#281 Direct Watercolour

When I saw this challenge pop up on Marc Taro’s blog I decided that 30 days of direct watercolour painting in June would be a great opportunity to get some practice in. Yikes, no pencil or pen, just drawing with a brush. I needed this practise to become a little more adventurous and bolder with brush work.

It’s so hard for me to break old habits. I had a practise run before the start of the month with a floral painting. Not as bold in the foliage as I would have liked but I don’t mind how the bud turned out. I guess if I can find one small part of a painting I’m happy with then it’s not a complete disaster.

My second attempt was a portrait. After all I do like doing portraits so it shouldn’t be too intimidating. Wrong! Once again much too tentative. Ignoring the fact that it looks nothing like the subject the few parts I thought were successful were parts of the hair and the clothing.

Third attempt I thought I’d go for a simple subject. What can I say about this one? Nice paper 😂

Next attempt was a Plein air sketch of a little heritage cottage in town. I think the foliage was reasonably successful and I’m happy that it conveyed an impression of the cottage, but as usual I’m often disappointed with my result.

The following was another portrait attempt, which I think was a little more successful than the first. I started this with a small waterbrush and Raw sienna. You can just see the initial lines under the chin and top of the head. Unfortunately I still have a tendency to keep painting into wet areas and not allow that layer to dry.

My last sketch of a rooster was done with limited supplies as we were travelling and all I had was a little sketch book, a waterbrush and travel palette.
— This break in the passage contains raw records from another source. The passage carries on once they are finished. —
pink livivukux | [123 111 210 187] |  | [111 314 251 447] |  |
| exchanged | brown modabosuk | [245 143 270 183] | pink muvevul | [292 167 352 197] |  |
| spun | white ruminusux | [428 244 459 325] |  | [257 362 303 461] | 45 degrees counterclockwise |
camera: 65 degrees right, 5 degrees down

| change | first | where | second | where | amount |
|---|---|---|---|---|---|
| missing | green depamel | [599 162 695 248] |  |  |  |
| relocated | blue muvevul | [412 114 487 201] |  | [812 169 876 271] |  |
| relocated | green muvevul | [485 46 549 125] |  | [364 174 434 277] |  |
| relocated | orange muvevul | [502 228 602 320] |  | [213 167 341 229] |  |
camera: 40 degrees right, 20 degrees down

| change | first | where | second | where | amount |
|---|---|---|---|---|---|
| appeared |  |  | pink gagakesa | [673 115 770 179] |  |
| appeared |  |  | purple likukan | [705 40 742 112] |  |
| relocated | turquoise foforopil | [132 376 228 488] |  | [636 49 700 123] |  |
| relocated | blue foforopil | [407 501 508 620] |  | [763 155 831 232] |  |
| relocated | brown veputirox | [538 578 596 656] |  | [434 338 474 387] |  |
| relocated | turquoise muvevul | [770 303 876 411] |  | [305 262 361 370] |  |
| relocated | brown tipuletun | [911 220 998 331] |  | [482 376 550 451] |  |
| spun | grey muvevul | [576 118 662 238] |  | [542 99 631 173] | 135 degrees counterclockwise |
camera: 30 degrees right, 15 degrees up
Unfortunately I wasn’t able to keep up this challenge as life and travel got in the way, but I can see how keeping up this practice would improve my skills. I might have to give this another shot at a later date.

7 thoughts on “#281 Direct Watercolour

  1. They are much better than you think. Not a bad one in the bunch. The last portrait is lovely. As is the rooster. I don’t see color running. But isn’t that what Marc wants us to do?

    I have tried this technique and am horrible at it. It is loosening me up some, however. Do you plan to keep at it even if you can’t do the 30 day challenge? (yes, life does get in the way. All the time)

  2. I’m puzzled why you’re so hard on yourself. The graduated blue of the iris flowers are beautiful. The first portrait is compelling, I think the eyes are shiny and beautiful, and there’s an overall feeling of intelligent consideration that I love. I see plenty of seagulls in New Zealand and your bird’s appearance and posture evokes visits to the beach. Your cottage immediately brings to mind cottages that I’ve seen in Clyde, Central Otago, NZ (if you’re interested check out https://exploringcolour.wordpress.com/2018/04/15/cottages-in-clyde/ In short, I admire these paintings very much!

    1. Thank you Liz. You are very kind. I guess I’m never truly satisfied with my paintings, some less so than others. Your cottages are gorgeous.